To list all service accounts in your Active Directory (AD) environment, you can utilize PowerShell commands to identify both Managed Service Accounts (MSAs) and traditional user accounts designated as service accounts. Here's a step-by-step guide:
1. Retrieve Managed Service Accounts (MSAs):
MSAs are specialized AD accounts designed for services and applications, offering automatic password management and simplified Service Principal Name (SPN) management. To list all MSAs, use the following PowerShell command:
# Import the Active Directory module
Import-Module ActiveDirectory
# Retrieve all Managed Service Accounts
Get-ADServiceAccount -Filter *
This command imports the Active Directory module and retrieves all MSAs in the domain.
2. Identify Traditional User Accounts Used as Service Accounts:
In many environments, standard user accounts are repurposed as service accounts. To identify these, you can search for accounts with specific attributes or naming conventions.
a. By Service Principal Name (SPN):
Accounts with an SPN are typically used to run services. To find such accounts:
# Retrieve user accounts with an SPN
Get-ADUser -Filter 'ServicePrincipalName -like "*"' -Properties SamAccountName, ServicePrincipalName | Select-Object SamAccountName, ServicePrincipalName
This command lists all user accounts that have an SPN associated with them.
b. By Naming Convention:
If your organization follows a naming convention for service accounts (e.g., names starting with "svc-"), you can filter accounts based on this pattern:
# Retrieve user accounts following a specific naming convention
Get-ADUser -Filter 'SamAccountName -like "svc-*"' -Properties SamAccountName | Select-Object SamAccountName
This command lists all user accounts whose SamAccountName starts with "svc-".
c. By Password Settings:
Service accounts often have non-expiring passwords. To find such accounts:
# Retrieve user accounts with non-expiring passwords
Get-ADUser -Filter * -Properties SamAccountName, PasswordNeverExpires | Where-Object { $_.PasswordNeverExpires -eq $true } | Select-Object SamAccountName
This command lists all user accounts where the password is set to never expire.
3. Differentiate Regular User Accounts from Service Accounts:
Distinguishing between regular user accounts and service accounts can be challenging, especially if there's no strict naming convention.
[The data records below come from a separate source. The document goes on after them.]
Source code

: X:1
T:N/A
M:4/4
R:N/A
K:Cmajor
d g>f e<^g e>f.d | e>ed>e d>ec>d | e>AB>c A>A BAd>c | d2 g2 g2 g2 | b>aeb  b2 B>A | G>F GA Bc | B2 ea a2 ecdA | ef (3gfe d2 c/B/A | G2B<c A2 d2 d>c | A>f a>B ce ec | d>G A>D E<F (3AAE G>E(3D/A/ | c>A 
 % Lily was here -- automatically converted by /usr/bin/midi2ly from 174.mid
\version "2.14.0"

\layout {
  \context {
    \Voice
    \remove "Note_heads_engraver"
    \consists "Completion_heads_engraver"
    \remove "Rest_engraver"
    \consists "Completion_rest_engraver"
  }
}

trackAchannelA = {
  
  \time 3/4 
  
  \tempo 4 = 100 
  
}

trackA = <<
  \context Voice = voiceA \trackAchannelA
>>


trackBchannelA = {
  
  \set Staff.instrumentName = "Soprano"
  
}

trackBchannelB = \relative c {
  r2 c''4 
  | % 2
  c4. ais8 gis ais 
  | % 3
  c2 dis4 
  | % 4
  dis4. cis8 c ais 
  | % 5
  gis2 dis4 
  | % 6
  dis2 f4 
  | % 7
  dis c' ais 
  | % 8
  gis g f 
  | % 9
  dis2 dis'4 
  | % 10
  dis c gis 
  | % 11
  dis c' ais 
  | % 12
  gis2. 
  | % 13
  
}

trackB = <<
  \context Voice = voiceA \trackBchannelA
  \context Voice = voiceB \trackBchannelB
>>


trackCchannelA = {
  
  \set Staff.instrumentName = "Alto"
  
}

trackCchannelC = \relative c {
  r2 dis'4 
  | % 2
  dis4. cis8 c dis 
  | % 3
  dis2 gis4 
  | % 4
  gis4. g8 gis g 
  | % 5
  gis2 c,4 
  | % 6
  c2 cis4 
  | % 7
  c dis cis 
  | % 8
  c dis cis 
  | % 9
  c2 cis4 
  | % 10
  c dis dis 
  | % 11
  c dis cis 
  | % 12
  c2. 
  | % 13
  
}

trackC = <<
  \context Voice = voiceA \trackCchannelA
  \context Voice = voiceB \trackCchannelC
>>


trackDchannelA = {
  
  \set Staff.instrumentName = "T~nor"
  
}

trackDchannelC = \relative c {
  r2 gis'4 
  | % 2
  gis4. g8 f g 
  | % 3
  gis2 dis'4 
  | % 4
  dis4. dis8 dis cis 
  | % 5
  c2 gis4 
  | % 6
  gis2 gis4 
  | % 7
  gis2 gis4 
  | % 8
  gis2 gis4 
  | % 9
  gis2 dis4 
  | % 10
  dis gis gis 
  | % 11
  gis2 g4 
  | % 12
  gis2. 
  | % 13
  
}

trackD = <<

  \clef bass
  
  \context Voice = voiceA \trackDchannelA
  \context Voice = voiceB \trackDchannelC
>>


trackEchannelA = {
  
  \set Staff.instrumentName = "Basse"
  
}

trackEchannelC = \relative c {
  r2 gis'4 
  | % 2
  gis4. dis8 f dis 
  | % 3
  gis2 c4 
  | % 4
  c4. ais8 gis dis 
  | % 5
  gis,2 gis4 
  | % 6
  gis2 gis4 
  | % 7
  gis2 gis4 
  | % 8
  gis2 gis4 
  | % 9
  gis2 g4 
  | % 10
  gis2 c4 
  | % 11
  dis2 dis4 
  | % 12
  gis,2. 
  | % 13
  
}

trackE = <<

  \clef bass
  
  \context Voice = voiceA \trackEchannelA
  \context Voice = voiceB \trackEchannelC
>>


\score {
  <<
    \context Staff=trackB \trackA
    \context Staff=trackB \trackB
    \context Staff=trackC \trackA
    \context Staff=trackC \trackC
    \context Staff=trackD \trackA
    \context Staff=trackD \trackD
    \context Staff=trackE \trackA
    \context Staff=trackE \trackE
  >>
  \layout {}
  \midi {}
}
Here are some strategies:
-
Account Description: Check the 'Description' attribute for indications that an account is used for services.
-
Group Membership: Service accounts might be members of specific groups granting necessary permissions.
-
Logon Restrictions: Service accounts often have restrictions on interactive logon.
By examining these attributes, you can better identify which accounts are designated for services.
4. Exporting the List of Service Accounts:
To review the identified service accounts, you can export the results to a CSV file:
# Export MSAs to CSV
Get-ADServiceAccount -Filter * | Select-Object Name, DistinguishedName | Export-Csv -Path "C:\ServiceAccounts\MSAs.csv" -NoTypeInformation
# Export user accounts with SPNs to CSV
Get-ADUser -Filter 'ServicePrincipalName -like "*"' -Properties SamAccountName, ServicePrincipalName | Select-Object SamAccountName, ServicePrincipalName | Export-Csv -Path "C:\ServiceAccounts\UserServiceAccounts.csv" -NoTypeInformation
Ensure you have the necessary permissions to run these commands and that the Active Directory module is installed on your system. Regularly reviewing and documenting service accounts enhances security and aids in effective account management.